__What the task asks__:
Transcribe each entry below exactly. Pictures do not go in the copy.

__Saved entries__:
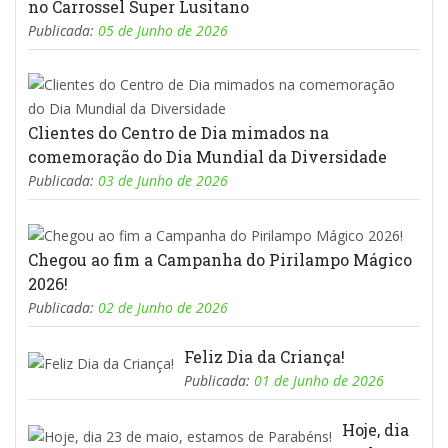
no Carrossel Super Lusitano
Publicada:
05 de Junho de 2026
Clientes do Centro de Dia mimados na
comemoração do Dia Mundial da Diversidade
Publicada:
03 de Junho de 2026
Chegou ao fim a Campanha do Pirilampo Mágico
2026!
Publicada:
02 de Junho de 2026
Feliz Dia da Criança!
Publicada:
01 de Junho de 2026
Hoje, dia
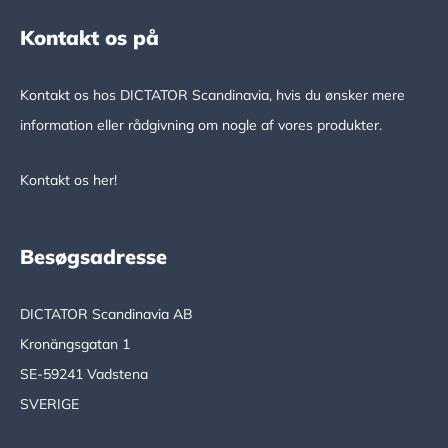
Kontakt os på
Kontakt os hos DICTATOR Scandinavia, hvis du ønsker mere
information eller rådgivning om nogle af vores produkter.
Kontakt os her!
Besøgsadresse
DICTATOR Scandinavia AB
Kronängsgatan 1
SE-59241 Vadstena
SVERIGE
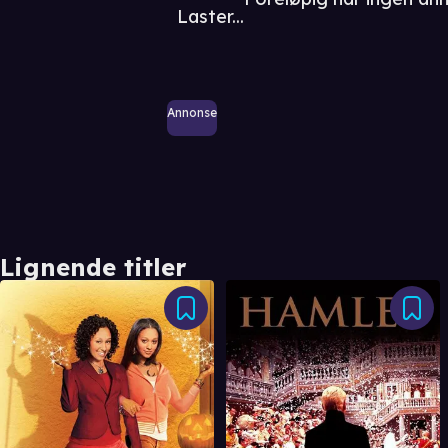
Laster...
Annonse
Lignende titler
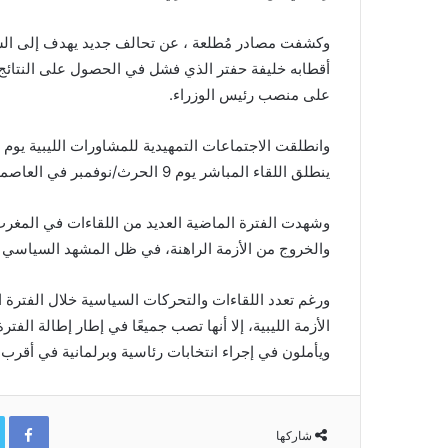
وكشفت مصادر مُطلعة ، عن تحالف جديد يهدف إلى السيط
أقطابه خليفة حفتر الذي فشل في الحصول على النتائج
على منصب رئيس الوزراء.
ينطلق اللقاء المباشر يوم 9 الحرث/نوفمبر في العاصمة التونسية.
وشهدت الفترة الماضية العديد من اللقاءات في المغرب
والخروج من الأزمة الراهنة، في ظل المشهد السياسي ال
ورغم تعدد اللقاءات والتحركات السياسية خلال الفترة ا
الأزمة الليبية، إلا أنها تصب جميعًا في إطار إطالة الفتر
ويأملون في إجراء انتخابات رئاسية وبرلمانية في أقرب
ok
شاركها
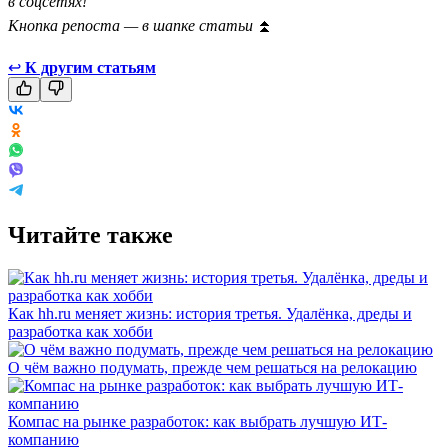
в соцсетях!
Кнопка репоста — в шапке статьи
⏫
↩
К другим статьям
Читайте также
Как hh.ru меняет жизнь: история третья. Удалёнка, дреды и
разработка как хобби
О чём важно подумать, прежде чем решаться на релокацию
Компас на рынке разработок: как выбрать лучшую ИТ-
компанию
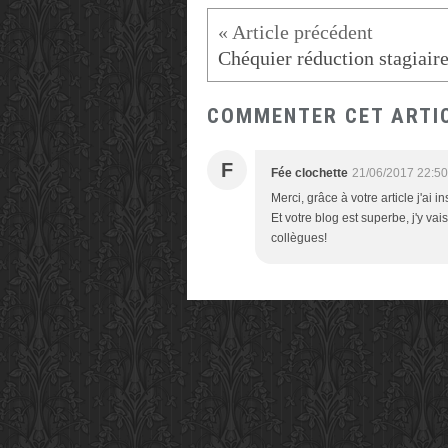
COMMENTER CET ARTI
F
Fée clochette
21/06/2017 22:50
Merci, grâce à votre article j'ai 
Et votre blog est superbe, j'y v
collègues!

__Answer for this exercise__:
no Carrossel Super Lusitano
Publicada:
05 de Junho de 2026
Clientes do Centro de Dia mimados na
comemoração do Dia Mundial da Diversidade
Publicada:
03 de Junho de 2026
Chegou ao fim a Campanha do Pirilampo Mágico
2026!
Publicada:
02 de Junho de 2026
Feliz Dia da Criança!
Publicada:
01 de Junho de 2026
Hoje, dia
Kontakt os på
Kontakt os hos DICTATOR Scandinavia, hvis du ønsker mere
information eller rådgivning om nogle af vores produkter.
Kontakt os her!
Besøgsadresse
DICTATOR Scandinavia AB
Kronängsgatan 1
SE-59241 Vadstena
SVERIGE
Laster...
Annonse
Lignende titler
وكشفت مصادر مُطلعة ، عن تحالف جديد يهدف إلى السيط
أقطابه خليفة حفتر الذي فشل في الحصول على النتائج
على منصب رئيس الوزراء.
ينطلق اللقاء المباشر يوم 9 الحرث/نوفمبر في العاصمة التونسية.
وشهدت الفترة الماضية العديد من اللقاءات في المغرب
والخروج من الأزمة الراهنة، في ظل المشهد السياسي ال
ورغم تعدد اللقاءات والتحركات السياسية خلال الفترة ا
الأزمة الليبية، إلا أنها تصب جميعًا في إطار إطالة الفتر
ويأملون في إجراء انتخابات رئاسية وبرلمانية في أقرب
ok
شاركها
в соцсетях!
Кнопка репоста — в шапке статьи
⏫
↩
К другим статьям
Читайте также
Как hh.ru меняет жизнь: история третья. Удалёнка, дреды и
разработка как хобби
О чём важно подумать, прежде чем решаться на релокацию
Компас на рынке разработок: как выбрать лучшую ИТ-
компанию
COMMENTER CET ARTI
F
Fée clochette
21/06/2017 22:50
Merci, grâce à votre article j'ai 
Et votre blog est superbe, j'y v
collègues!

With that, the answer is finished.